Uploaded image for project: 'Lustre'
  1. Lustre
  2. LU-11170

sanity test 415 fails with 'rename took N > M sec'

Details

    • Bug
    • Resolution: Fixed
    • Critical
    • Lustre 2.16.0
    • Lustre 2.12.0, Lustre 2.13.0, Lustre 2.12.3, Lustre 2.14.0, Lustre 2.12.6, Lustre 2.15.0
    • 3
    • 9223372036854775807

    Description

      This issue was created by maloo for James Nunez <james.a.nunez@intel.com>

      This issue relates to the following test suite run: https://testing.whamcloud.com/test_sets/98efeea0-7f0b-11e8-8fe6-52540065bddc

      sanity test 415 fails for DNE with ZFS with the error

      total: 500 open/close in 0.87 seconds: 572.35 ops/second
      rename 500 files took 283 sec
       sanity test_415: @@@@@@ FAIL: rename took 283 sec 
      

      So far, this test only fails for ZFS.

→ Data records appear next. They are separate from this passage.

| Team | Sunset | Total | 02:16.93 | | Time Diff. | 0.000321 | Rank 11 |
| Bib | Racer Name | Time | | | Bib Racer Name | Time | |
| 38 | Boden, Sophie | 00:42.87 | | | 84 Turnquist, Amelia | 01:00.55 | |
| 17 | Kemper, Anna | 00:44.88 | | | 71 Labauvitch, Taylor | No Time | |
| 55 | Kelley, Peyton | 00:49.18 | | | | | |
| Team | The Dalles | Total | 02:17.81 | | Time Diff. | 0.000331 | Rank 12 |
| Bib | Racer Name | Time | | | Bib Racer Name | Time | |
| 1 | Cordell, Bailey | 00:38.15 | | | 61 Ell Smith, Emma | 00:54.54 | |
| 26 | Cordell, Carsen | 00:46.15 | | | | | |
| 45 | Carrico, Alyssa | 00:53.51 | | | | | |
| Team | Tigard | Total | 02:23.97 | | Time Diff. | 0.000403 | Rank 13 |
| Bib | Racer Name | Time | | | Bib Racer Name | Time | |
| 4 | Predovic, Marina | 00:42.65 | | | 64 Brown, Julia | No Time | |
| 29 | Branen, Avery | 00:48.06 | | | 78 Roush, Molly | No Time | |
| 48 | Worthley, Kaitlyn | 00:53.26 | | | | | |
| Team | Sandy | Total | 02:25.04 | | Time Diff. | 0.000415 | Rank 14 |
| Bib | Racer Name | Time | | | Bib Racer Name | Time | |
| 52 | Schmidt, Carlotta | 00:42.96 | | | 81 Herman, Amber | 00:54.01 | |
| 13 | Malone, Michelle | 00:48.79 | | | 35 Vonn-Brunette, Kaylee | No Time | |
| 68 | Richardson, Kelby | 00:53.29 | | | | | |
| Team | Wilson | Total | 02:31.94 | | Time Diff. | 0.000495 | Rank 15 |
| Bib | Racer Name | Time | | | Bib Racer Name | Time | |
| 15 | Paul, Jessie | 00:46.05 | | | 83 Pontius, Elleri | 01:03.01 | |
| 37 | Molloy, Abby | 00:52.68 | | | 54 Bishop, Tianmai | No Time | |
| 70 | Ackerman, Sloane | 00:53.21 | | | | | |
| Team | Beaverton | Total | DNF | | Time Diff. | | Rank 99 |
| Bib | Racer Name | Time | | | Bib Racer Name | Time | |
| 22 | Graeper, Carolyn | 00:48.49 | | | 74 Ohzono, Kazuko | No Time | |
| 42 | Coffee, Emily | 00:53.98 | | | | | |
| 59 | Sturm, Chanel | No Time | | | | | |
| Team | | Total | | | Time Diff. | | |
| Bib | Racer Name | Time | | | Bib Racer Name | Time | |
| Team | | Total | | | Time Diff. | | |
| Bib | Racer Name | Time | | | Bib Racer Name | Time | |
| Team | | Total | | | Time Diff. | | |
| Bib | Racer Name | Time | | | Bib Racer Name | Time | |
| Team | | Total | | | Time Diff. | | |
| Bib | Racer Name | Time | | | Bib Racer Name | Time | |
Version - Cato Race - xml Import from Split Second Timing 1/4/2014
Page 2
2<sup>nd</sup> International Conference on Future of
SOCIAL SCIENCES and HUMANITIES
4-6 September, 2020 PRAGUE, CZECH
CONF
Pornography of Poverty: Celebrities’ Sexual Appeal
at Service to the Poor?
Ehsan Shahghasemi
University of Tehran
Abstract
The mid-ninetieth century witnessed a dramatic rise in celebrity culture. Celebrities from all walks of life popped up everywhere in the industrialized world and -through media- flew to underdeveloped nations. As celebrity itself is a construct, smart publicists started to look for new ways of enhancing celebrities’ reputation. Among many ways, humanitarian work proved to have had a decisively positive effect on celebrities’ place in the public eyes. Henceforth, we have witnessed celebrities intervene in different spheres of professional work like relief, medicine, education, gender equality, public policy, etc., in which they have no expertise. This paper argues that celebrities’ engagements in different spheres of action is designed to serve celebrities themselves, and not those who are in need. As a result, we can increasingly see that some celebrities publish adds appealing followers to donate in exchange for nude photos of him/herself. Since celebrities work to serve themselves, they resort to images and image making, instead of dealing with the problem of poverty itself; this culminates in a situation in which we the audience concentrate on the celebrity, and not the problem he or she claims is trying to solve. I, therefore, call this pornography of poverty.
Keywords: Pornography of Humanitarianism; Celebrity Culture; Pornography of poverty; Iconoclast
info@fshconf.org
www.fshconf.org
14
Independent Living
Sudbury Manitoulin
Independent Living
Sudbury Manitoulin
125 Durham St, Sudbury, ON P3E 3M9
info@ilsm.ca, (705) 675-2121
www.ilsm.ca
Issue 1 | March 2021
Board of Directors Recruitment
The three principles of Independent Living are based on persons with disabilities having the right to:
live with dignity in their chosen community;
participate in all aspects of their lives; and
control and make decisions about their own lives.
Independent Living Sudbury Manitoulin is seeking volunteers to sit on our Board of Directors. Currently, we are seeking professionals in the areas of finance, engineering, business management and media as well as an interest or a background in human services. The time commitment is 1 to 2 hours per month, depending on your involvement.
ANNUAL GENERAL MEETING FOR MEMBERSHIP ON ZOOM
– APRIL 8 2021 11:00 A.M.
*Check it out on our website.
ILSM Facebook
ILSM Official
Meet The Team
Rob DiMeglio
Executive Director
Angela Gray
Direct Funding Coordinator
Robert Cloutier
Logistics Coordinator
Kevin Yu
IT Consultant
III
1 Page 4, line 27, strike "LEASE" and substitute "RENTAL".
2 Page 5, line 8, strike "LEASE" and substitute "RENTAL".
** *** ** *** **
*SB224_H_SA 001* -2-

      This test started failing on 2018-07-03 with logs at https://testing.whamcloud.com/test_sets/98efeea0-7f0b-11e8-8fe6-52540065bddc

      Other test failures at
      https://testing.whamcloud.com/test_sets/8de6a208-8945-11e8-9028-52540065bddc
      https://testing.whamcloud.com/test_sets/9bb5e252-8e9c-11e8-b0aa-52540065bddc
      https://testing.whamcloud.com/test_sets/029c73ea-8e9e-11e8-87f3-52540065bddc

      VVVVVVV DO NOT REMOVE LINES BELOW, Added by Maloo for auto-association VVVVVVV
      sanity test_415 - rename took 283 sec
      sanity test_415 - rename took 154 > 125 sec

      Attachments

        Issue Links

          Activity

            [LU-11170] sanity test 415 fails with 'rename took N > M sec'
            pjones Peter Jones added a comment -

            Seems to be merged for 2.16

            pjones Peter Jones added a comment - Seems to be merged for 2.16

            "Oleg Drokin <green@whamcloud.com>" merged in patch https://review.whamcloud.com/c/fs/lustre-release/+/50654/
            Subject: LU-11170 tests: don't fail sanity/415 in VM
            Project: fs/lustre-release
            Branch: master
            Current Patch Set:
            Commit: 73a7b1c2a3f0114618db7781adb56974ed682f24

            gerrit Gerrit Updater added a comment - "Oleg Drokin <green@whamcloud.com>" merged in patch https://review.whamcloud.com/c/fs/lustre-release/+/50654/ Subject: LU-11170 tests: don't fail sanity/415 in VM Project: fs/lustre-release Branch: master Current Patch Set: Commit: 73a7b1c2a3f0114618db7781adb56974ed682f24

            "Andreas Dilger <adilger@whamcloud.com>" uploaded a new patch: https://review.whamcloud.com/c/fs/lustre-release/+/50654
            Subject: LU-11170 tests: don't fail sanity/415 in VM
            Project: fs/lustre-release
            Branch: master
            Current Patch Set: 1
            Commit: 01b1f0ec789313c077e3a6aff64ef145efc4d9f4

            gerrit Gerrit Updater added a comment - "Andreas Dilger <adilger@whamcloud.com>" uploaded a new patch: https://review.whamcloud.com/c/fs/lustre-release/+/50654 Subject: LU-11170 tests: don't fail sanity/415 in VM Project: fs/lustre-release Branch: master Current Patch Set: 1 Commit: 01b1f0ec789313c077e3a6aff64ef145efc4d9f4

            With the added debugging and changes from my previous patch, it looks like this issue is not only because some VMs do renames slower than others. Some tests pass after almost 500s, while others fail in 130s.

            It seems possible that there is variable VM performance between the "uncontended" rename test run and the "contended" rename test run that is causing failures. Looking at recent test results in Maloo, most of the subtest runs take between 20-50s to finish, but some of the passing "uncontested" runs take longer to complete than some of the failures, which is due to VM performance and/or external contention:

            rename 500 files without 'touch' took 173 sec
            rename 500 files with 'touch' took 302 sec
            :
            rename 500 files without 'touch' took 181 sec
            rename 500 files with 'touch' took 287 sec
            :
            rename 500 files without 'touch' took 137 sec
            rename 500 files with 'touch' took 204 sec
            :
            rename 500 files without 'touch' took 58 sec
            rename 500 files with 'touch' took 77 sec
            

            The main question that this test should be answering is if a single contended rename is slow and blocked due to DLM contention? Or are all of the contended renames about 2.2x slower than the uncontended renames?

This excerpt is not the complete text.